20 g of solid was recovered in the dry ice trap.

When the solid was dissolved in 50 ml of water and quantified by the Nessler method, 14 g of ammonia was recovered. 300 g of the reaction solution was recovered. Using 2 g of the reaction solution, the produced ammonia was quantified by the Nessler method, and glycinonitrile as a raw material and the produced glycine were analyzed by liquid chromatography. Glycinonitrile disappeared, glycine was quantitatively formed, and a trace amount of ammonia remained. The amount of glycine produced per dry cell is 8
1 g / g dry cells and glycine producing activity of 16 g / g
g · Hr. 2 ml of the reaction solution was centrifuged at 10500 rpm for 15 minutes to separate the cells, and the ultraviolet-visible absorption spectrum of the supernatant was measured. The absorbance at a wavelength of 380 nm was 0.09 per 1 cm1 of glycine.

[0028]

According to the production method of the present invention, a microorganism or a processed product thereof is allowed to act on glycinonitrile in the presence of a reducing biochemical compound, and preferably an acid, alkali or buffer solution for adjusting pH is prepared. Under reaction conditions without addition,
Decomposition and coloration of glycinonitrile in the presence of reducing biochemical compounds by the action of microorganisms or their processed products under closed-system reaction conditions or reaction conditions in which generated ammonia is separated out of the system simultaneously with the reaction Addition or disposal of acid, alkali or buffer to adjust the pH of the reaction solution without reaction, high activity per dried cell and per unit time, without accompanying large amount of cells and medium. Without this, glycine and ammonia are quantitatively generated, and there is an effect that glycine and ammonia can be separately recovered without accompanying their decomposition and consumption.

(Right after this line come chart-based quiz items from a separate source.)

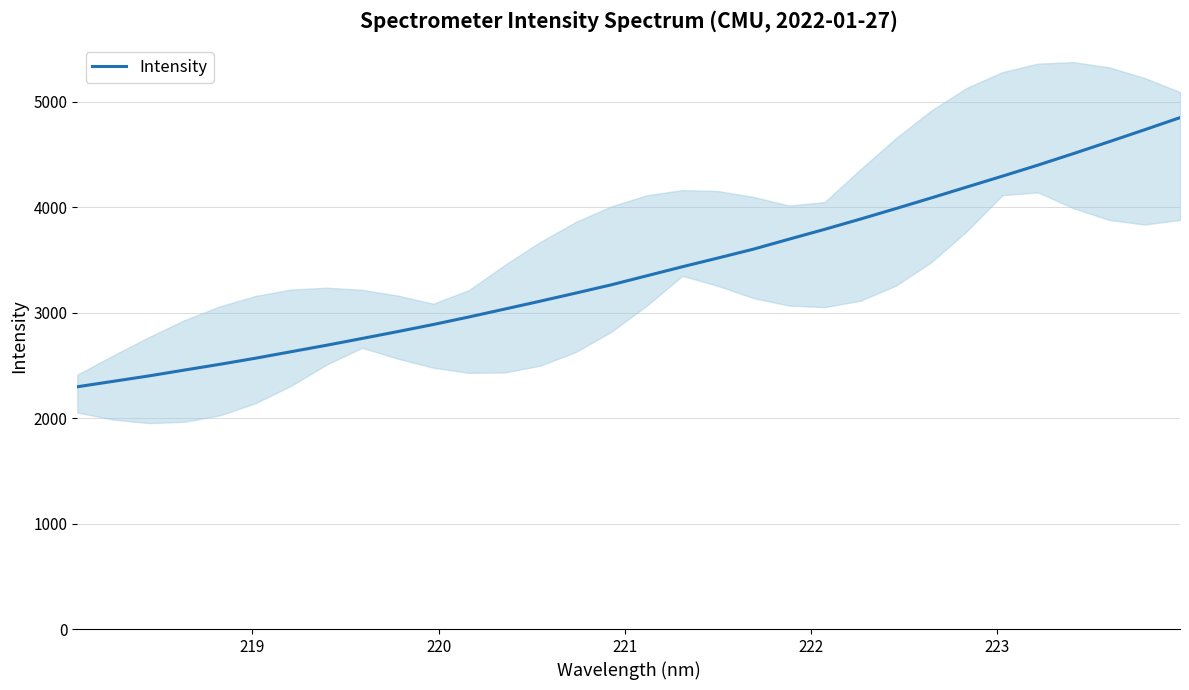

What is the sum of all values?

108816.6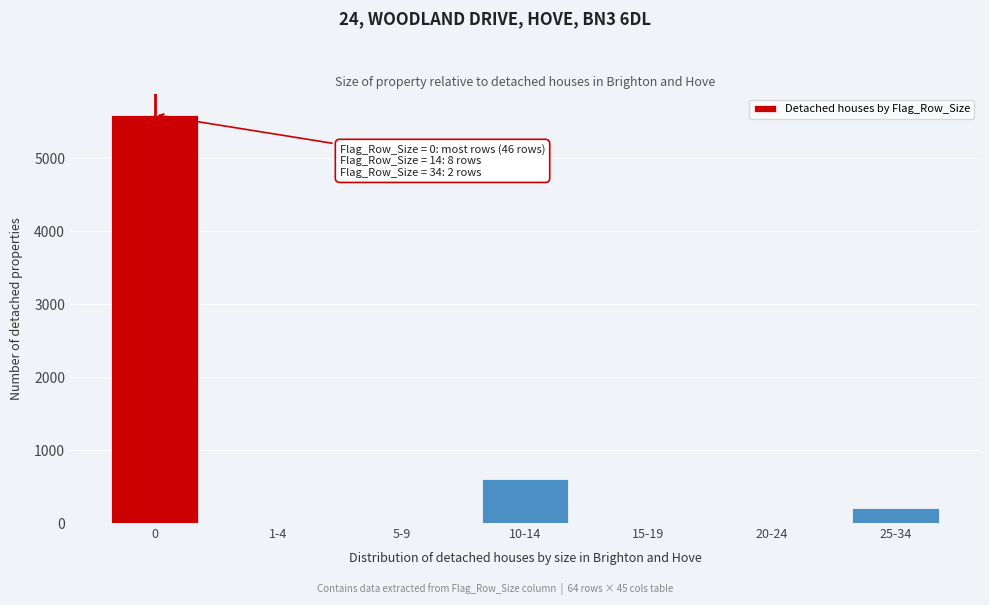

Reading left to right, what are all the values shown in this chart?

0=5600	1-4=0	5-9=0	10-14=600	15-19=0	20-24=0	25-34=200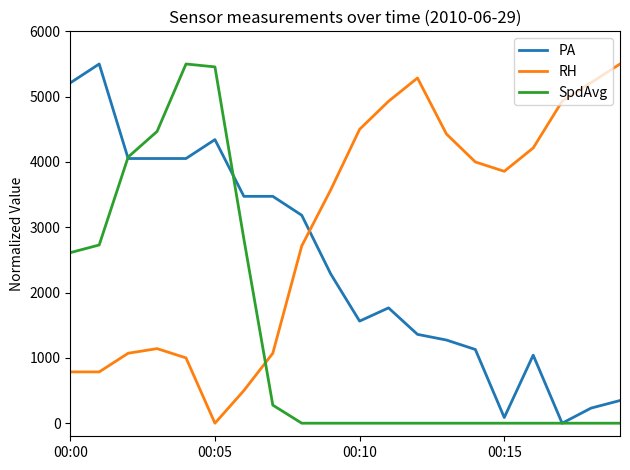

Which series has the largest total across all categories?

RH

──────────────────────────────────────────────────続 き Continued on the front page (51) Int.Cl. ⁷ Identification symbol FI Theme coat ゛ (Reference) C12R 1:15) C12R 1:15) (C12P 13/04 (C12P 13/04 C12R 1:05) C12R 1 : 05) (C12N 1/20 (C12N 1/20 A C12R 1:01) C12R 1:01) (C12N 1/20 (C12N 1/20 A C12R 1:15) C12R 1:15) (C12N 1/20 (C12N 1/20 A C12R 1:05) C12R 1:05)

Claims (8)

[Claims] 1. A microbiological production method in which glycine is prevented from being colored, wherein a microorganism or a processed product thereof is allowed to act on an aqueous glycinonitrile solution in the presence of a reducing biochemical compound. 2. The method according to claim 1, wherein the reducing biochemical compound is ascorbic acid. 3. The method according to claim 1, wherein the reducing biochemical compound is glutathione. 4. The method according to claim 1, wherein the reducing biochemical compound is cysteine. 5. Glycinonitrile is formaldehyde,
The method according to any one of claims 1 to 4, wherein the method is obtained by a reaction between hydrocyanic acid and ammonia. 6. The method according to claim 1, wherein the microorganism is Accinetobact.
The method according to any one of claims 1 to 5, wherein the microorganism is a microorganism belonging to the genus er), the genus Corynebacterium, or the genus Alcaligenes. 7. The method according to claim 1, wherein the conditions under which the microorganisms or the processed product thereof act are reaction conditions in which no acid, alkali or buffer for adjusting pH is added. The described method. 8. The method according to claim 7, wherein the reaction conditions are such that ammonia generated in the reaction solution is separated from the reaction solution.